Les faits ont eu lieu en mai 2018 à Longuenesse.

10 ans de réclusion criminelle pour le quinquagénaire jugé à Saint-Omer depuis vendredi. Pour rappel, il était jugé pour un viol commis sur une personne vulnérable, une femme souffrant d’une déficience mentale, âgée aujourd’hui de 68 ans.

L’avocate générale avait requis 12 ans de réclusion criminelle. Lors de ses réquisitions, l’avocate générale a notamment mis en avant le caractère de vulnérabilité de la victime. Un élément dont avait parfaitement conscience l’accusé lors des faits : il l’a lui-même reconnu à plusieurs reprises au cours de l’audience. Et juste après les faits, il a admis auprès de la victime qu’effectivement, c’était mal ce qu’il avait fait. Malgré cet état de conscience, il a obéi à sa pulsion. Une nouvelle fois, puisqu’il avait déjà été condamné pour une agression sexuelle sur une femme atteinte d’Alzheimer et âgée de 79 ans. Pour toutes ces raisons, son potentiel de dangerosité n’est pas à exclure selon l’avocate générale.
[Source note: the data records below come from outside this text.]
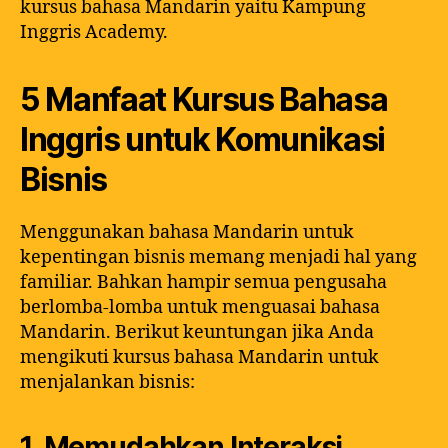
kursus bahasa Mandarin yaitu Kampung
Inggris Academy.
5 Manfaat Kursus Bahasa
Inggris untuk Komunikasi
Bisnis
Menggunakan bahasa Mandarin untuk
kepentingan bisnis memang menjadi hal yang
familiar. Bahkan hampir semua pengusaha
berlomba-lomba untuk menguasai bahasa
Mandarin. Berikut keuntungan jika Anda
mengikuti kursus bahasa Mandarin untuk
menjalankan bisnis:
1. Memudahkan Interaksi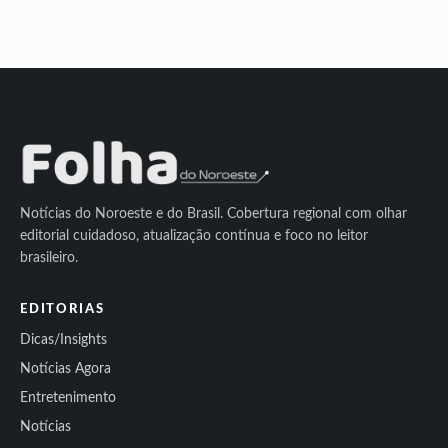
Notícias do Noroeste e do Brasil. Cobertura regional com olhar
editorial cuidadoso, atualização contínua e foco no leitor
brasileiro.
EDITORIAS
Dicas/Insights
Notícias Agora
Entretenimento
Notícias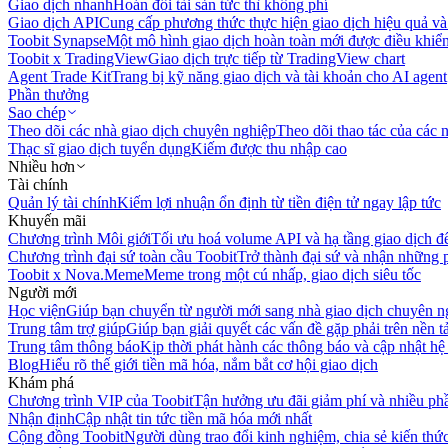
Giao dịch nhanh
Hoán đổi tài sản tức thì không phí
Giao dịch API
Cung cấp phương thức thực hiện giao dịch hiệu quả và
Toobit Synapse
Một mô hình giao dịch hoàn toàn mới được điều khiển
Toobit x TradingView
Giao dịch trực tiếp từ TradingView chart
Agent Trade Kit
Trang bị kỹ năng giao dịch và tài khoản cho AI agent
Phần thưởng
Sao chép
Theo dõi các nhà giao dịch chuyên nghiệp
Theo dõi thao tác của các n
Thạc sĩ giao dịch tuyển dụng
Kiếm được thu nhập cao
Nhiều hơn
Tài chính
Quản lý tài chính
Kiếm lợi nhuận ổn định từ tiền điện tử ngay lập tức
Khuyến mãi
Chương trình Môi giới
Tối ưu hoá volume API và hạ tầng giao dịch đ
Chương trình đại sứ toàn cầu Toobit
Trở thành đại sứ và nhận những p
Toobit x Nova.Meme
Meme trong một cú nhấp, giao dịch siêu tốc
Người mới
Học viện
Giúp bạn chuyển từ người mới sang nhà giao dịch chuyên n
Trung tâm trợ giúp
Giúp bạn giải quyết các vấn đề gặp phải trên nền t
Trung tâm thông báo
Kịp thời phát hành các thông báo và cập nhật hệ
Blog
Hiểu rõ thế giới tiền mã hóa, nắm bắt cơ hội giao dịch
Khám phá
Chương trình VIP của Toobit
Tận hưởng ưu đãi giảm phí và nhiều ph
Nhận định
Cập nhật tin tức tiền mã hóa mới nhất
Cộng đồng Toobit
Người dùng trao đổi kinh nghiệm, chia sẻ kiến thức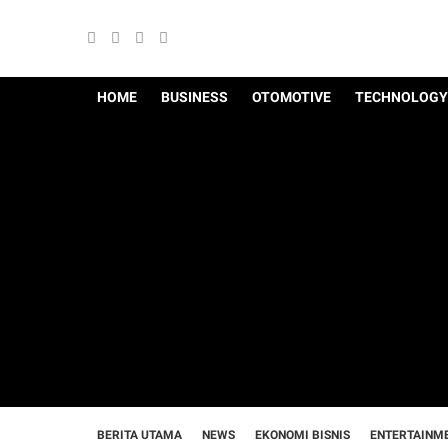
HOME
BUSINESS
OTOMOTIVE
TECHNOLOGY
BERITA UTAMA
NEWS
EKONOMI BISNIS
ENTERTAINM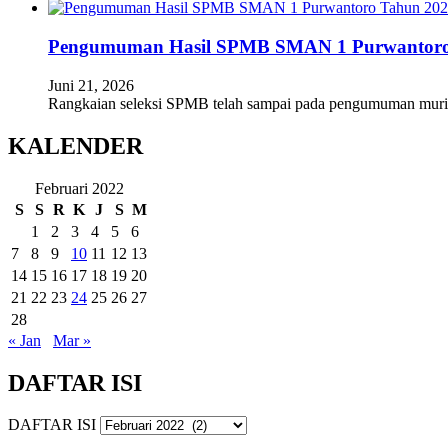
Pengumuman Hasil SPMB SMAN 1 Purwantoro
Juni 21, 2026
Rangkaian seleksi SPMB telah sampai pada pengumuman mur
KALENDER
Februari 2022
S
S
R
K
J
S
M
1
2
3
4
5
6
7
8
9
10
11
12
13
14
15
16
17
18
19
20
21
22
23
24
25
26
27
28
« Jan
Mar »
DAFTAR ISI
DAFTAR ISI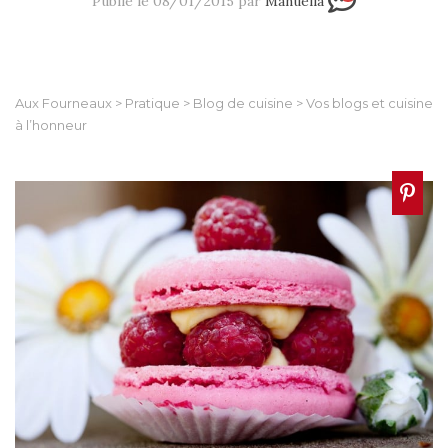
Publié le 08/01/2015 par
Manuella
Aux Fourneaux
>
Pratique
>
Blog de cuisine
>
Vos blogs et cuisine
à l’honneur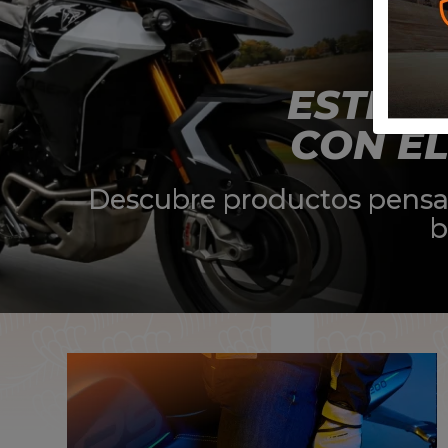
ESTE O
CON E
Descubre productos pensado
b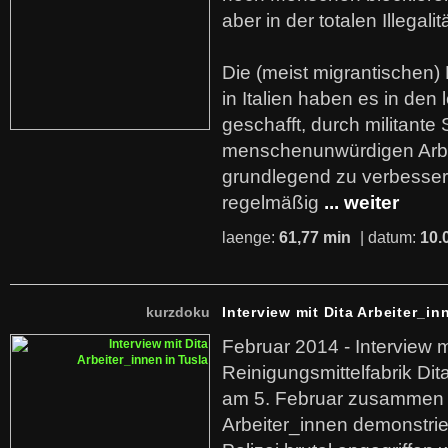
aber in der totalen Illegalit
Die (meist migrantischen) 
in Italien haben es in den 
geschafft, durch militante 
menschenunwürdigen Arb
grundlegend zu verbesser
regelmäßig
... weiter
laenge:
61,77 min
| datum:
10.
kurzdoku
Interview mit Dita Arbeiter_in
Februar 2014 - Interview m
Reinigungsmittelfabrik Dita
am 5. Februar zusammen 
Arbeiter_innen demonstrie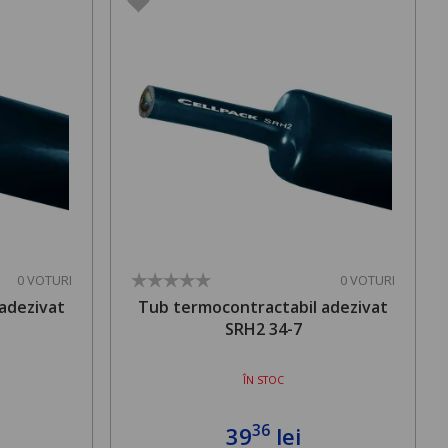
0 VOTURI
0 VOTURI
adezivat
Tub termocontractabil adezivat
SRH2 34-7
ÎN STOC
36
39
lei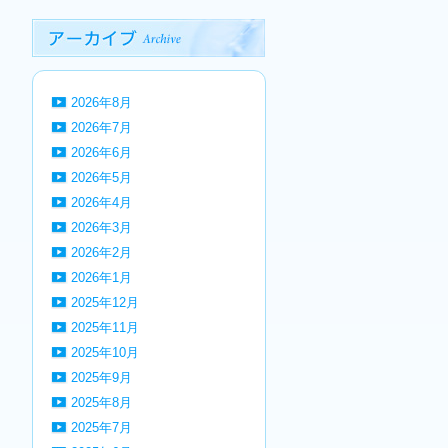
2026年8月
2026年7月
2026年6月
2026年5月
2026年4月
2026年3月
2026年2月
2026年1月
2025年12月
2025年11月
2025年10月
2025年9月
2025年8月
2025年7月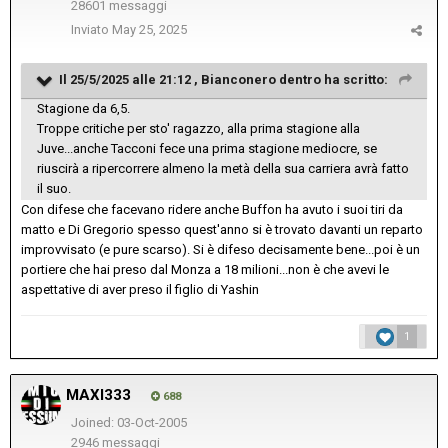
28601 messaggi
Inviato
May 25, 2025
Il 25/5/2025 alle 21:12 ,
Bianconero dentro
ha scritto:
Stagione da 6,5.
Troppe critiche per sto' ragazzo, alla prima stagione alla
Juve...anche Tacconi fece una prima stagione mediocre, se
riuscirà a ripercorrere almeno la metà della sua carriera avrà fatto
il suo.
Con difese che facevano ridere anche Buffon ha avuto i suoi tiri da
matto e Di Gregorio spesso quest'anno si è trovato davanti un reparto
improvvisato (e pure scarso). Si è difeso decisamente bene...poi è un
portiere che hai preso dal Monza a 18 milioni...non è che avevi le
aspettative di aver preso il figlio di Yashin
1
MAXI333
688
Joined: 03-Oct-2005
2946 messaggi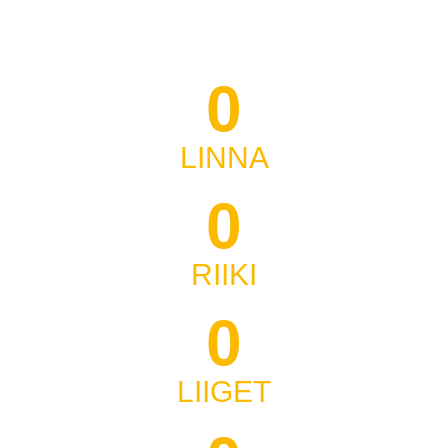
0
LINNA
0
RIIKI
0
LIIGET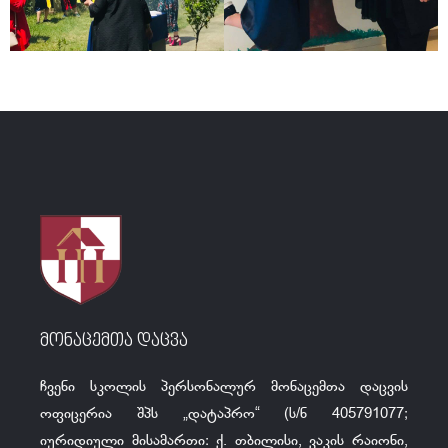
მონაცემთა დაცვა
ჩვენი სკოლის პერსონალურ მონაცემთა დაცვის
ოფიცერია შპს „დატაპრო“ (ს/ნ 405791077;
იურიდიული მისამართი: ქ. თბილისი, ვაკის რაიონი,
Des réquisitions qui ont, sans doute, su convaincre les jurés qui ont donc condamné l’accusé, reconnu coupable, à 10 années de réclusion criminelle. Une peine qui permettra peut-être à la victime de se reconstruire. De l’aveu de son avocate, il reste difficile pour elle de se remettre et d’aller de l’avant. Elle vit toujours dans la maison où les faits ont eu lieu. Elle se rend quotidiennement au cimetière en prenant le chemin où cet homme l’a abordé. Elle a régulièrement peur qu’il sorte de prison et qu’il recommence. Sur ce point tout au moins, elle va pouvoir être soulagée, il écope également d’une interdiction de rentrer en contact avec elle.